Yasir Sarfraz, a trader of Panorama, puts forward the story of the said smuggler in such a way that people demand brand, quality and low price and all this is very difficult in Made in Pakistan clothes. “Either a lot of brands do not make their clothes in Pakistan or the ones that do are not of a very high quality,” he says. “You could buy a pair of Levis jeans from a Levis store for Rs 6000, or you could get a pair of the same jeans, probably more professionally manufactured, for Rs 1800 from an importer. If you are able to find a pair of pants brought in by a smuggler, they will be as cheap as Rs 1200.”
Because of such massive differentials in prices, the demand for Bangladeshi readymade garments, whether smuggled or imported, has skyrocketed. In Lahore’s Karim Block Market, a shop called Jobbers is openly selling Bangladeshi garments, while an e-commerce web portal is openly selling Bangladeshi clothes under the name Brandspopper.com. Not only that, but Bangladeshi readymade garments are being sold through many websites, Facebook pages and WhatsApp groups.
“This is obviously damaging the local textile industry, but they have no one to blame but themselves,” says Sarfara. “They do not seem capable of providing A quality products to their own people and instead produce B quality products and sell them at astronomical prices. Perhaps the only exception is www.exportleftovers.com, which is selling good quality readymade garments at low prices and that is why they are gaining popularity among those who are interested in branded clothes.”
“Our branded clothing enthusiasts also flocked to flea markets where used clothes from the United States, London and European countries come. Most of these clothes are in very good and new condition. I also have a shop in the flea bazaar in Anarkali, but ever since the Coronavirus, this used clothing container has also become so expensive that if one hundred shirts out of a thousand shirts come out in good condition, they will be sold in the flea market for between Rs 800 and Rs 1,200. As a result, people are now opting for Bangladeshi ready-made garments instead of turning to these flea markets. There are many shopkeepers in our market who buy and sell smuggled clothes and if ever the customs authorities ask them for an import receipt or documents about the sale and purchase of these garments, they do not have anything to prove that they are not selling smuggled garments,” he informed.

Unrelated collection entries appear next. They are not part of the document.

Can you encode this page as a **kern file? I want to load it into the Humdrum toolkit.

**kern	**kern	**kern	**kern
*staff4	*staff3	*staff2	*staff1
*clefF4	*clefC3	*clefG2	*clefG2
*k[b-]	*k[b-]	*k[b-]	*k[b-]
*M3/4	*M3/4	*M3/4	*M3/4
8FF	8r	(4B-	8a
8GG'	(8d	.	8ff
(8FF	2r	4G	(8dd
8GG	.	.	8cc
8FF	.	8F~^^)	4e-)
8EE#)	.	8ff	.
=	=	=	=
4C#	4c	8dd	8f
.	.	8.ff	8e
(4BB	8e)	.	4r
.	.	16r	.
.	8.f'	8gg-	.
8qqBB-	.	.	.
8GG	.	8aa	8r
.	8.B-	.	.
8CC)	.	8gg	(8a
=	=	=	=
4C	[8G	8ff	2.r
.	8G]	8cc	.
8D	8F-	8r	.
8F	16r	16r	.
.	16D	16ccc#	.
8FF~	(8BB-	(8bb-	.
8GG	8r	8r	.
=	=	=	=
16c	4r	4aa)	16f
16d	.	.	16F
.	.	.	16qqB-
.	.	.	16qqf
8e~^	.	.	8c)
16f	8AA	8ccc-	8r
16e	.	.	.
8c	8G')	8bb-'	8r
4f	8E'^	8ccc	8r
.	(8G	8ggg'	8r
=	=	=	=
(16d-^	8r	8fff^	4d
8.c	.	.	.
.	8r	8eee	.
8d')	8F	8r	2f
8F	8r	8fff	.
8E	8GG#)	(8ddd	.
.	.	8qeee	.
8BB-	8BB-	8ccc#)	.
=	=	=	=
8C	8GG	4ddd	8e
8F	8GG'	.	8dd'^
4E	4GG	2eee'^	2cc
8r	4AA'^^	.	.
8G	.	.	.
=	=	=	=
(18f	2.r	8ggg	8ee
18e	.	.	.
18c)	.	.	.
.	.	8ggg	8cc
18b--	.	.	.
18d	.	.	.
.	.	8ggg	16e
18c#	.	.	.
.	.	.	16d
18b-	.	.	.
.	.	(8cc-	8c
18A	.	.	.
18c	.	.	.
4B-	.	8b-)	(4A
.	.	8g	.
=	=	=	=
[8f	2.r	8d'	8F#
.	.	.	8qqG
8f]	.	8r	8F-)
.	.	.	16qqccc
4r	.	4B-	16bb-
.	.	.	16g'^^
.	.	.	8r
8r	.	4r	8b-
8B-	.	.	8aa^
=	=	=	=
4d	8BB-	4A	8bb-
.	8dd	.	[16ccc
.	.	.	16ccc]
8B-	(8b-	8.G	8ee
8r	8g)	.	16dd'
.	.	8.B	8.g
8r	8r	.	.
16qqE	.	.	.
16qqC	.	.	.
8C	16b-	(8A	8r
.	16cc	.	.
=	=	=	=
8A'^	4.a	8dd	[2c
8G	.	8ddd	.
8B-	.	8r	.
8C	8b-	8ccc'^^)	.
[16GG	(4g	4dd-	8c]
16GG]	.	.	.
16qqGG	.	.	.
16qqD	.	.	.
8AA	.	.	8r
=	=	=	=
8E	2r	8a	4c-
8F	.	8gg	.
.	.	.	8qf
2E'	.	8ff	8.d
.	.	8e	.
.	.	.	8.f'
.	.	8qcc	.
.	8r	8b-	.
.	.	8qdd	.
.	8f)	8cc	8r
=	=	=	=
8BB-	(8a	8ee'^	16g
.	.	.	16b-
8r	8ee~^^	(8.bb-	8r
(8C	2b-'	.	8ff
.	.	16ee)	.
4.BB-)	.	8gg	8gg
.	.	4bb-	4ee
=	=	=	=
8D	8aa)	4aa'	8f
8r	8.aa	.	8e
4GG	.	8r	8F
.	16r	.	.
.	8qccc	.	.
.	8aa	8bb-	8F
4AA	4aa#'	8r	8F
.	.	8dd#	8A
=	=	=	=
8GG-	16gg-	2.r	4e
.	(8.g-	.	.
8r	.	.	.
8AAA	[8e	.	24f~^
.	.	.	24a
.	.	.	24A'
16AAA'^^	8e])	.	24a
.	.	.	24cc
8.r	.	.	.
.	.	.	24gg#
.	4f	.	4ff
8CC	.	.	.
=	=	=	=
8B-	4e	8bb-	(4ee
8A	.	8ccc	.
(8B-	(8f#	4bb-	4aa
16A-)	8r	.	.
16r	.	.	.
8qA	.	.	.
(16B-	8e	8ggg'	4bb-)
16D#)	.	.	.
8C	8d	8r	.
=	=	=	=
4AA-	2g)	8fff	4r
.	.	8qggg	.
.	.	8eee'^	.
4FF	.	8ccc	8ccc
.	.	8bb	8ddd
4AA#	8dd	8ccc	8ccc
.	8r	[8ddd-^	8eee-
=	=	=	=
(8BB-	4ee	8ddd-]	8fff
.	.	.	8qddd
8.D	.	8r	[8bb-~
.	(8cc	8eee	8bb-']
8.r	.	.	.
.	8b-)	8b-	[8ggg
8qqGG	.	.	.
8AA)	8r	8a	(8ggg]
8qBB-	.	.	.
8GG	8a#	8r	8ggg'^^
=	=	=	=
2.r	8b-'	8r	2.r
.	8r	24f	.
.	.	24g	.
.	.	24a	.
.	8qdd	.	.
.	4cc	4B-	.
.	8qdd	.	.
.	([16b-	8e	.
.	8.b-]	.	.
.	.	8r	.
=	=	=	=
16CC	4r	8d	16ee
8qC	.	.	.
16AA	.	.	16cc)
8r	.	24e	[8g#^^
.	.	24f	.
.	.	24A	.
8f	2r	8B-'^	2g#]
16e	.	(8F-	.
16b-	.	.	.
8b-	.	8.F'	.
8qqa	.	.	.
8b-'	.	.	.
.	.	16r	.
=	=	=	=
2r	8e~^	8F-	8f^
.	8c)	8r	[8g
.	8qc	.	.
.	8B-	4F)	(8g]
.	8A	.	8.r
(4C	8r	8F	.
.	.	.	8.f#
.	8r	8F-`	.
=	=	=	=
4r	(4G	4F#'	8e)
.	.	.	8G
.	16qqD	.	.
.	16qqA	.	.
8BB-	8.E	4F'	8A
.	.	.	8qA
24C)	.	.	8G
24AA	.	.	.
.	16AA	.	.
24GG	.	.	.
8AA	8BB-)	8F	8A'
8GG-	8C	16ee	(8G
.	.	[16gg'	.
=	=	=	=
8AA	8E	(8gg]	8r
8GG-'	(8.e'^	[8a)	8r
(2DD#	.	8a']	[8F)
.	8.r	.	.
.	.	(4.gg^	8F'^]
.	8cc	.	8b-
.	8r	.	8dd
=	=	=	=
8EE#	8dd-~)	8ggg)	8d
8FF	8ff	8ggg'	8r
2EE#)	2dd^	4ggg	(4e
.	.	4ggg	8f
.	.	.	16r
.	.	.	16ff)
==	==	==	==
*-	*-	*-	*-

Customs maintains that smuggling from Bangladesh was not possible, and that many people at most bring some ready-made garments with them to Dubai or Bangladesh and they claim that they have bought these items for their personal use or as gifts to relatives, but they in fact intend to sell. In such cases, they cannot take any action. Despite these claims, it is abundantly clear that Bangladeshi clothes coming into Pakistan are not only increasing with time, but are biting off a significant chunk of the branded fashion retail market in Pakistan. Whether this will grow or whether the garment factories will finally step up is yet to be seen.